» **Information given**
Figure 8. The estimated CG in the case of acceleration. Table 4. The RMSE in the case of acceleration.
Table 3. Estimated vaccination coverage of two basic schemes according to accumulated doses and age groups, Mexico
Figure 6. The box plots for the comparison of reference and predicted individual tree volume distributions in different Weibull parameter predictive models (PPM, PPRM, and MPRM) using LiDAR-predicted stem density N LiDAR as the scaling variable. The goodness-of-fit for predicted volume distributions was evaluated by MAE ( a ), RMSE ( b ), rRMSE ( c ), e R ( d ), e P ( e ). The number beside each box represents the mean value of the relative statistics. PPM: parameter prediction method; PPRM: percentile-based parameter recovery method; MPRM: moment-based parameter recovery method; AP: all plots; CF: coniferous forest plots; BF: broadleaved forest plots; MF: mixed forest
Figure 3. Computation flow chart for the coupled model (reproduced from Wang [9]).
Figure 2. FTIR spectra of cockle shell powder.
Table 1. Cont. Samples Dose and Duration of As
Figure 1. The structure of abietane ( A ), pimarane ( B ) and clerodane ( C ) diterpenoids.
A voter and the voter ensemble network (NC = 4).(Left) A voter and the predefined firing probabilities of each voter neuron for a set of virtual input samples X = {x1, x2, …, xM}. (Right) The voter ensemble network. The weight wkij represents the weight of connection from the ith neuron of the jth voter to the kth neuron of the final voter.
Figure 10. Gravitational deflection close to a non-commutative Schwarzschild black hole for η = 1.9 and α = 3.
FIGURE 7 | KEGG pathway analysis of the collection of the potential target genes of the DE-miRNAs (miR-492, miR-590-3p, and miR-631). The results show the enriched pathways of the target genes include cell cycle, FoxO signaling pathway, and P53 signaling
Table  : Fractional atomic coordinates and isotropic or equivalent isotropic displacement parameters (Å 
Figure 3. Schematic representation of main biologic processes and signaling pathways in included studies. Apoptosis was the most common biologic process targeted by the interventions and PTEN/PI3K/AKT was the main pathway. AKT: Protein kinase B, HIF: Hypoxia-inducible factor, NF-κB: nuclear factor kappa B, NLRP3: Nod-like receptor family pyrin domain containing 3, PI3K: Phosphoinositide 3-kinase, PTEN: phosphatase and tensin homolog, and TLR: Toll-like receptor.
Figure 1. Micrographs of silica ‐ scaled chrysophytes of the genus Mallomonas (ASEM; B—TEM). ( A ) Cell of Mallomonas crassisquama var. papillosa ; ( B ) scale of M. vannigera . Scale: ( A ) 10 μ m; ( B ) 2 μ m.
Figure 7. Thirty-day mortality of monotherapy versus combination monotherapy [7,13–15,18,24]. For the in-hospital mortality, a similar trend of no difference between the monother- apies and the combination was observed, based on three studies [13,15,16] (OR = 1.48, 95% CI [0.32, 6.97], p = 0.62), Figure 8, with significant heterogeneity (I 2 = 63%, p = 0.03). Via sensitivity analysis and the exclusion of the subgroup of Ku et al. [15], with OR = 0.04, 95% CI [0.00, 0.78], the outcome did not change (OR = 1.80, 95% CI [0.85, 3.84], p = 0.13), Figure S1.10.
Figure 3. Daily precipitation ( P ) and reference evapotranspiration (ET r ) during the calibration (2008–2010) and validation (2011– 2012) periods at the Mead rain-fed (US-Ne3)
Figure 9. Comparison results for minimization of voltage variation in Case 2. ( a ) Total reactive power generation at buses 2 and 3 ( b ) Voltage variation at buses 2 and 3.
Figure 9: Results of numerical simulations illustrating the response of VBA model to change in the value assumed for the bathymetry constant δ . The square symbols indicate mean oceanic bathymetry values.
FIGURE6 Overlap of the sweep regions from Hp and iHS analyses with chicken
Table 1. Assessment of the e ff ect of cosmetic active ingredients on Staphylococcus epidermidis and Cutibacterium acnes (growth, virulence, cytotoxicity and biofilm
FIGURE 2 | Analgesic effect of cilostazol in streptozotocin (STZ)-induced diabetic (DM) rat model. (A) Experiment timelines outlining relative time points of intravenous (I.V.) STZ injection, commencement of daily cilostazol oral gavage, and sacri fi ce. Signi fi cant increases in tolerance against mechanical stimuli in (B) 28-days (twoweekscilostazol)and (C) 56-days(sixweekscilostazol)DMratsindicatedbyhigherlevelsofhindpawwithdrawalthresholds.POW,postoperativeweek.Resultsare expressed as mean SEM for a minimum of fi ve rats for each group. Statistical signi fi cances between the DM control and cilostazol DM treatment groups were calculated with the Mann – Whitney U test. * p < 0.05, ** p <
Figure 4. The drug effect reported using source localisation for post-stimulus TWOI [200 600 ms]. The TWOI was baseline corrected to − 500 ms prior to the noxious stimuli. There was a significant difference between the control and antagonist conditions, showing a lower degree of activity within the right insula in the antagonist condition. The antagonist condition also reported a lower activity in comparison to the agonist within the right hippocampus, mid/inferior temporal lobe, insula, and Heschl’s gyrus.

» **Work task**
Could you reproduce all of the entries above exactly?

» **Solution to the exercise**
Figure 8. The estimated CG in the case of acceleration. Table 4. The RMSE in the case of acceleration.
Table 3. Estimated vaccination coverage of two basic schemes according to accumulated doses and age groups, Mexico
Figure 6. The box plots for the comparison of reference and predicted individual tree volume distributions in different Weibull parameter predictive models (PPM, PPRM, and MPRM) using LiDAR-predicted stem density N LiDAR as the scaling variable. The goodness-of-fit for predicted volume distributions was evaluated by MAE ( a ), RMSE ( b ), rRMSE ( c ), e R ( d ), e P ( e ). The number beside each box represents the mean value of the relative statistics. PPM: parameter prediction method; PPRM: percentile-based parameter recovery method; MPRM: moment-based parameter recovery method; AP: all plots; CF: coniferous forest plots; BF: broadleaved forest plots; MF: mixed forest
Figure 3. Computation flow chart for the coupled model (reproduced from Wang [9]).
Figure 2. FTIR spectra of cockle shell powder.
Table 1. Cont. Samples Dose and Duration of As
Figure 1. The structure of abietane ( A ), pimarane ( B ) and clerodane ( C ) diterpenoids.
A voter and the voter ensemble network (NC = 4).(Left) A voter and the predefined firing probabilities of each voter neuron for a set of virtual input samples X = {x1, x2, …, xM}. (Right) The voter ensemble network. The weight wkij represents the weight of connection from the ith neuron of the jth voter to the kth neuron of the final voter.
Figure 10. Gravitational deflection close to a non-commutative Schwarzschild black hole for η = 1.9 and α = 3.
FIGURE 7 | KEGG pathway analysis of the collection of the potential target genes of the DE-miRNAs (miR-492, miR-590-3p, and miR-631). The results show the enriched pathways of the target genes include cell cycle, FoxO signaling pathway, and P53 signaling
Table  : Fractional atomic coordinates and isotropic or equivalent isotropic displacement parameters (Å 
Figure 3. Schematic representation of main biologic processes and signaling pathways in included studies. Apoptosis was the most common biologic process targeted by the interventions and PTEN/PI3K/AKT was the main pathway. AKT: Protein kinase B, HIF: Hypoxia-inducible factor, NF-κB: nuclear factor kappa B, NLRP3: Nod-like receptor family pyrin domain containing 3, PI3K: Phosphoinositide 3-kinase, PTEN: phosphatase and tensin homolog, and TLR: Toll-like receptor.
Figure 1. Micrographs of silica ‐ scaled chrysophytes of the genus Mallomonas (ASEM; B—TEM). ( A ) Cell of Mallomonas crassisquama var. papillosa ; ( B ) scale of M. vannigera . Scale: ( A ) 10 μ m; ( B ) 2 μ m.
Figure 7. Thirty-day mortality of monotherapy versus combination monotherapy [7,13–15,18,24]. For the in-hospital mortality, a similar trend of no difference between the monother- apies and the combination was observed, based on three studies [13,15,16] (OR = 1.48, 95% CI [0.32, 6.97], p = 0.62), Figure 8, with significant heterogeneity (I 2 = 63%, p = 0.03). Via sensitivity analysis and the exclusion of the subgroup of Ku et al. [15], with OR = 0.04, 95% CI [0.00, 0.78], the outcome did not change (OR = 1.80, 95% CI [0.85, 3.84], p = 0.13), Figure S1.10.
Figure 3. Daily precipitation ( P ) and reference evapotranspiration (ET r ) during the calibration (2008–2010) and validation (2011– 2012) periods at the Mead rain-fed (US-Ne3)
Figure 9. Comparison results for minimization of voltage variation in Case 2. ( a ) Total reactive power generation at buses 2 and 3 ( b ) Voltage variation at buses 2 and 3.
Figure 9: Results of numerical simulations illustrating the response of VBA model to change in the value assumed for the bathymetry constant δ . The square symbols indicate mean oceanic bathymetry values.
FIGURE6 Overlap of the sweep regions from Hp and iHS analyses with chicken
Table 1. Assessment of the e ff ect of cosmetic active ingredients on Staphylococcus epidermidis and Cutibacterium acnes (growth, virulence, cytotoxicity and biofilm
FIGURE 2 | Analgesic effect of cilostazol in streptozotocin (STZ)-induced diabetic (DM) rat model. (A) Experiment timelines outlining relative time points of intravenous (I.V.) STZ injection, commencement of daily cilostazol oral gavage, and sacri fi ce. Signi fi cant increases in tolerance against mechanical stimuli in (B) 28-days (twoweekscilostazol)and (C) 56-days(sixweekscilostazol)DMratsindicatedbyhigherlevelsofhindpawwithdrawalthresholds.POW,postoperativeweek.Resultsare expressed as mean SEM for a minimum of fi ve rats for each group. Statistical signi fi cances between the DM control and cilostazol DM treatment groups were calculated with the Mann – Whitney U test. * p < 0.05, ** p <
Figure 4. The drug effect reported using source localisation for post-stimulus TWOI [200 600 ms]. The TWOI was baseline corrected to − 500 ms prior to the noxious stimuli. There was a significant difference between the control and antagonist conditions, showing a lower degree of activity within the right insula in the antagonist condition. The antagonist condition also reported a lower activity in comparison to the agonist within the right hippocampus, mid/inferior temporal lobe, insula, and Heschl’s gyrus.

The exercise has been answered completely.